Instructions for using with Maven, Ivy, etc. can be found on Maven Central.

Standalone usage

UrlEncoder can be used on the command line also, both for encoding and decoding.

You have two options:

  • run it with Gradle
  • build the jar and launch it with Java

The usage is as follows:

Encode and decode URL components defensively.
  -e  encode (default)
  -d  decode

Running with Gradle

./gradlew run --quiet --args="-e 'a test &'"        # -> a%20test%20%26
./gradlew run --quiet --args="%#okékÉȢ"             # -> %25%23ok%C3%A9k%C3%89%C8%A2

./gradlew run --quiet --args="-d 'a%20test%20%26'"  # -> a test &

Running with Java

First build the jar file:

./gradlew fatJar

Then run it:

java -jar urlencoder-app/build/libs/urlencoder-*all.jar -e "a test &"       # -> a%20test%20%26
java -jar urlencoder-app/build/libs/urlencoder-*all.jar "%#okékÉȢ"          # -> %25%23ok%C3%A9k%C3%89%C8%A2

java -jar urlencoder-app/build/libs/urlencoder-*all.jar -d "a%20test%20%26" # -> a test &

Why not simply use java.net.URLEncoder?

Apart for being quite inefficient, some URL components encoded with URLEncoder.encode might not be able to be properly decoded.

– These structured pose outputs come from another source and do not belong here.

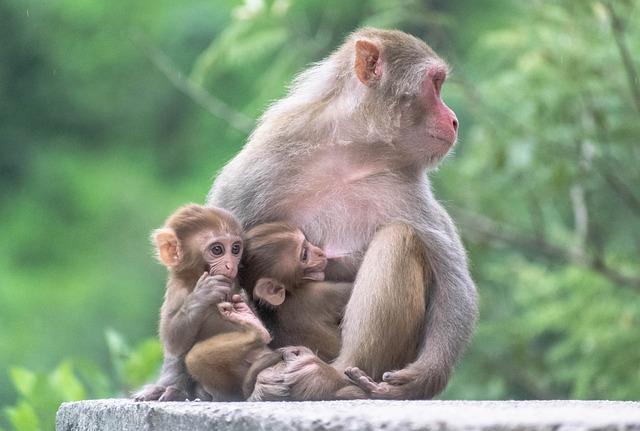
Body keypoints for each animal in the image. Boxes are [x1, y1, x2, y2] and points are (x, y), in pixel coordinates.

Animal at [208, 26, 478, 398]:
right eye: (434, 84)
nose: (454, 120)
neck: (351, 153)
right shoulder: (263, 164)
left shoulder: (408, 189)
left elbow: (453, 284)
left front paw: (423, 377)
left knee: (399, 238)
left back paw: (331, 379)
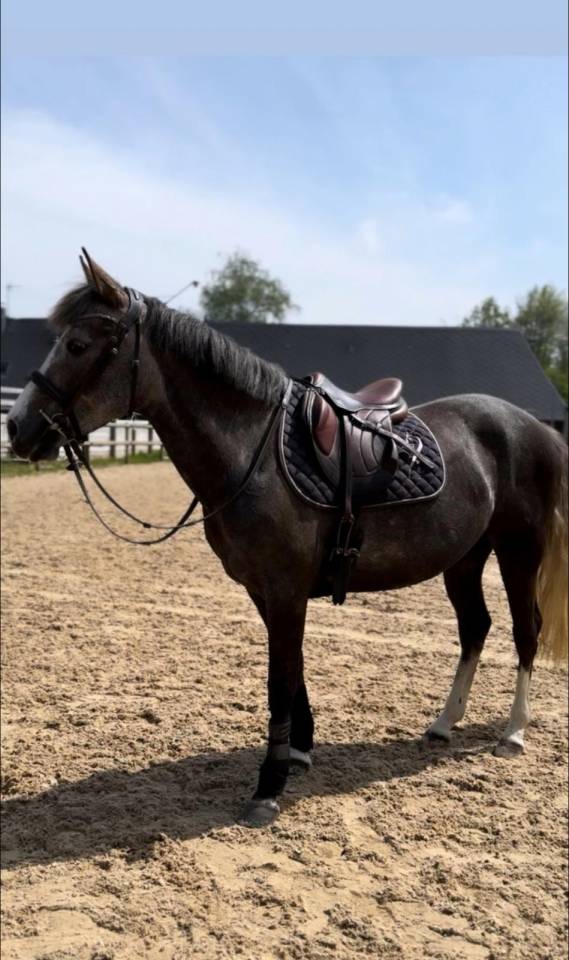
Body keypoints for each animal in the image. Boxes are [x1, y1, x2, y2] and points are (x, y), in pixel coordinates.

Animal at [7, 251, 568, 827]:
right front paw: (298, 751)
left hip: (518, 552)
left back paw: (513, 733)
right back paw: (442, 724)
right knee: (475, 628)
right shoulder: (265, 592)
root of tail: (538, 429)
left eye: (77, 345)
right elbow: (293, 675)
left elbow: (279, 681)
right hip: (464, 558)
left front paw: (267, 787)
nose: (17, 427)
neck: (251, 452)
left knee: (526, 631)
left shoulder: (284, 591)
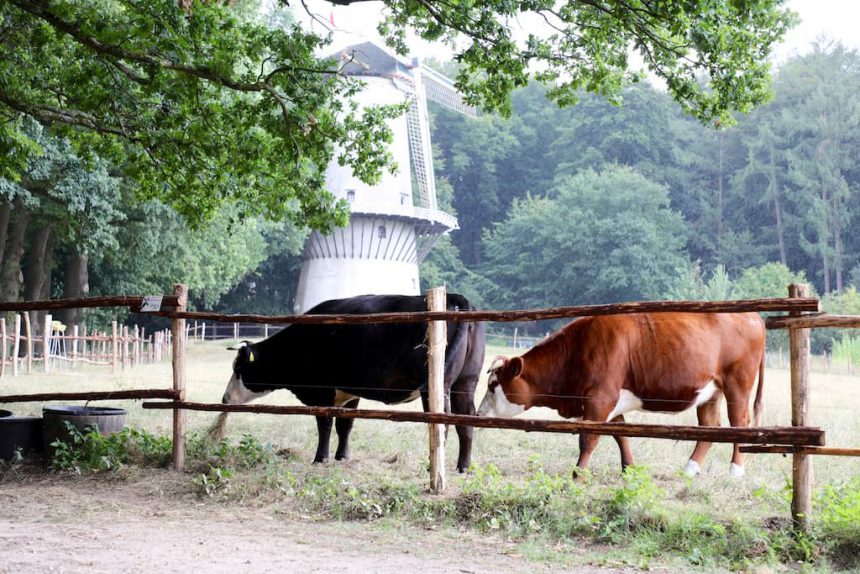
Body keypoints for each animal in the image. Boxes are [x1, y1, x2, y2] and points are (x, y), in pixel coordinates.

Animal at [220, 294, 484, 474]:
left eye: (238, 369)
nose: (224, 399)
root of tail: (456, 299)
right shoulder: (349, 393)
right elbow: (345, 425)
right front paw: (341, 457)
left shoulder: (322, 391)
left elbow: (325, 425)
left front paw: (320, 458)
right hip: (465, 383)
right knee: (465, 422)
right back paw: (463, 467)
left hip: (438, 387)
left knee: (443, 424)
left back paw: (435, 466)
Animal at [478, 312, 764, 480]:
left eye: (493, 384)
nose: (479, 413)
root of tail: (751, 314)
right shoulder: (608, 403)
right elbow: (621, 434)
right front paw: (629, 469)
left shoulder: (599, 399)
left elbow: (588, 440)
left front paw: (578, 474)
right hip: (710, 392)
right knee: (709, 427)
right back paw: (689, 469)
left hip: (737, 384)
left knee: (740, 423)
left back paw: (735, 471)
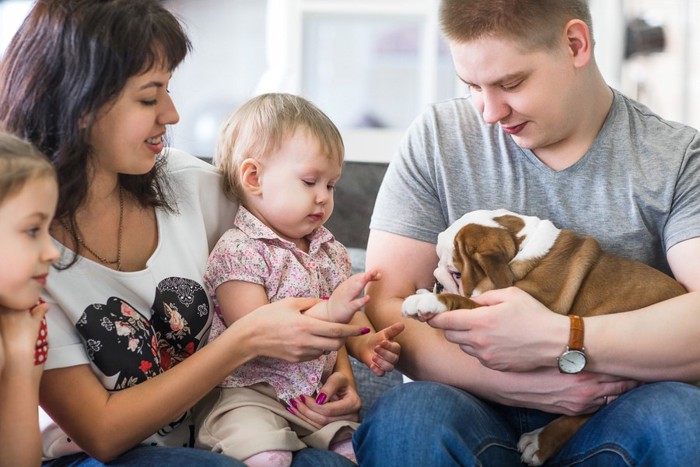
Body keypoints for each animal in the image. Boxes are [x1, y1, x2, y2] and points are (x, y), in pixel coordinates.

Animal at [402, 210, 688, 466]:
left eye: (457, 273)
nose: (437, 283)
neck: (522, 247)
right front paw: (426, 292)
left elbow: (463, 301)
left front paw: (429, 300)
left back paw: (539, 441)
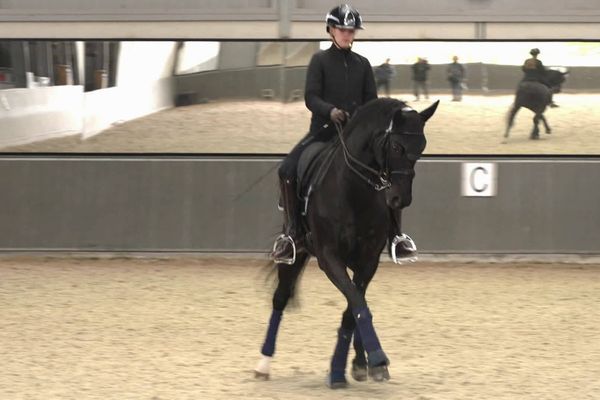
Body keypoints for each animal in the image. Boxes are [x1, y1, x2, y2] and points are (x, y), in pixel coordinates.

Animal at [253, 97, 436, 388]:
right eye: (396, 146)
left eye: (422, 148)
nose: (400, 200)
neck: (353, 191)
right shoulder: (329, 258)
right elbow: (356, 303)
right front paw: (366, 359)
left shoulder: (368, 260)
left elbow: (354, 308)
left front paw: (353, 365)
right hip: (295, 253)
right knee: (280, 297)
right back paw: (263, 364)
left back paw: (362, 364)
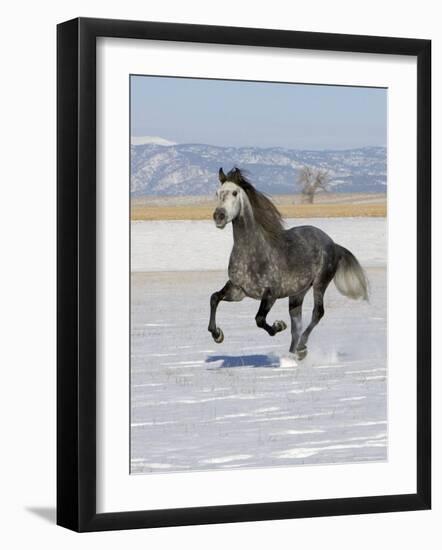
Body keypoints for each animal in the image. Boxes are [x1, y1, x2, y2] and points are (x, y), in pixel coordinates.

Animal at [209, 166, 368, 360]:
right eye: (217, 193)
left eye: (234, 192)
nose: (219, 216)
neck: (253, 254)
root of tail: (332, 243)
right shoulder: (238, 290)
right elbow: (214, 298)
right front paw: (218, 335)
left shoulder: (270, 294)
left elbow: (259, 319)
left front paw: (278, 326)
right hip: (298, 293)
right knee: (296, 325)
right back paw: (294, 355)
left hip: (320, 284)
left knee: (317, 313)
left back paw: (301, 348)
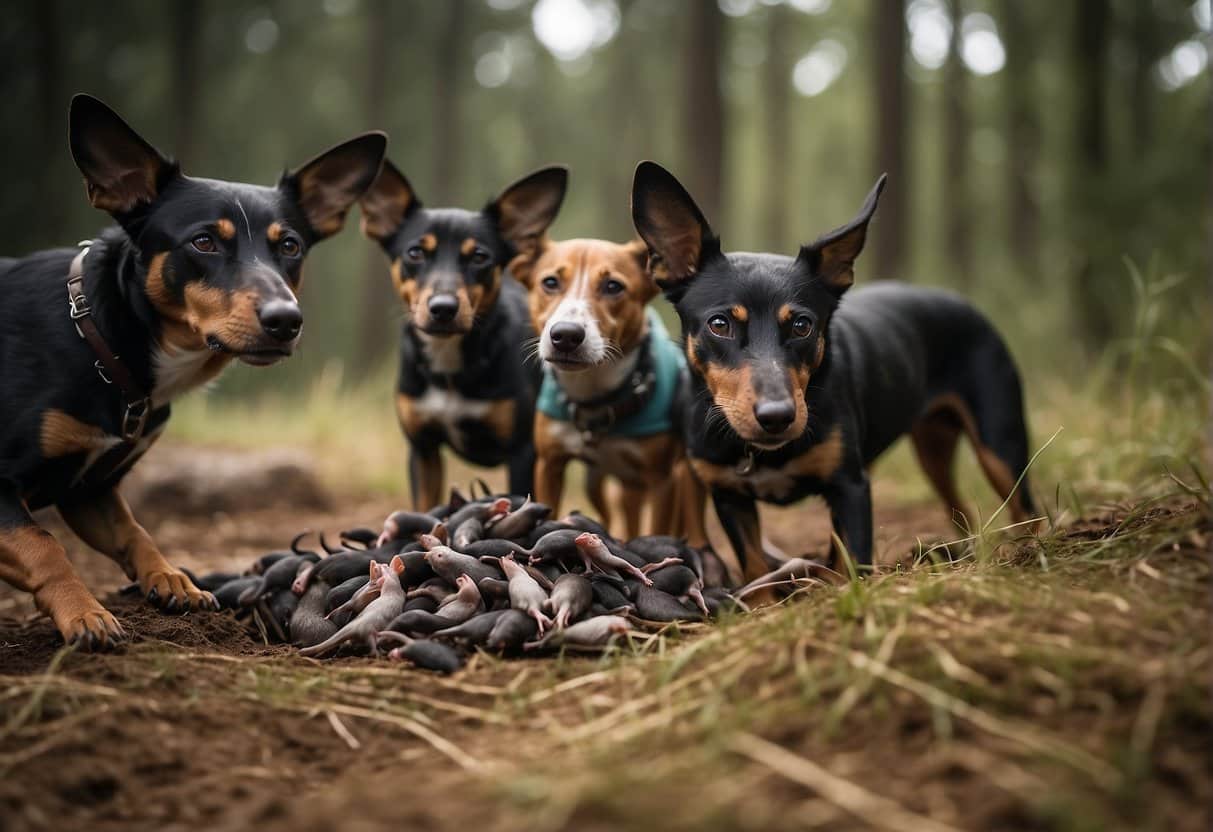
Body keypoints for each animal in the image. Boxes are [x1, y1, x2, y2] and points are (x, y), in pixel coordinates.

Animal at [0, 94, 385, 650]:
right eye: (204, 242)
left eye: (289, 246)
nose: (286, 321)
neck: (101, 337)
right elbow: (41, 542)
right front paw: (84, 613)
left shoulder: (90, 490)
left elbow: (134, 532)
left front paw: (171, 579)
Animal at [359, 157, 567, 509]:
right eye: (415, 253)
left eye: (480, 256)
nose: (443, 308)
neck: (450, 359)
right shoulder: (423, 451)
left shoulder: (523, 454)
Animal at [630, 161, 1038, 579]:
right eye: (719, 324)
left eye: (802, 325)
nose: (776, 417)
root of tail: (968, 305)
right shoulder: (729, 497)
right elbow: (757, 571)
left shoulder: (851, 487)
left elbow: (853, 565)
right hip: (934, 447)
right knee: (958, 507)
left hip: (1000, 443)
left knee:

For example, a simple search query such as:

val u = URLEncoder.encode("foo +bar", StandardCharsets.UTF_8)

would be encoded as:

foo+%2Bbar

Trying to decode it with Spring, for example:

UriUtils.decode(u, StandardCharsets.UTF_8))

would return:

foo++bar

Unfortunately, decoding with Uri.decode on Android, decodeURI in Javascript, etc. would yield the exact same result.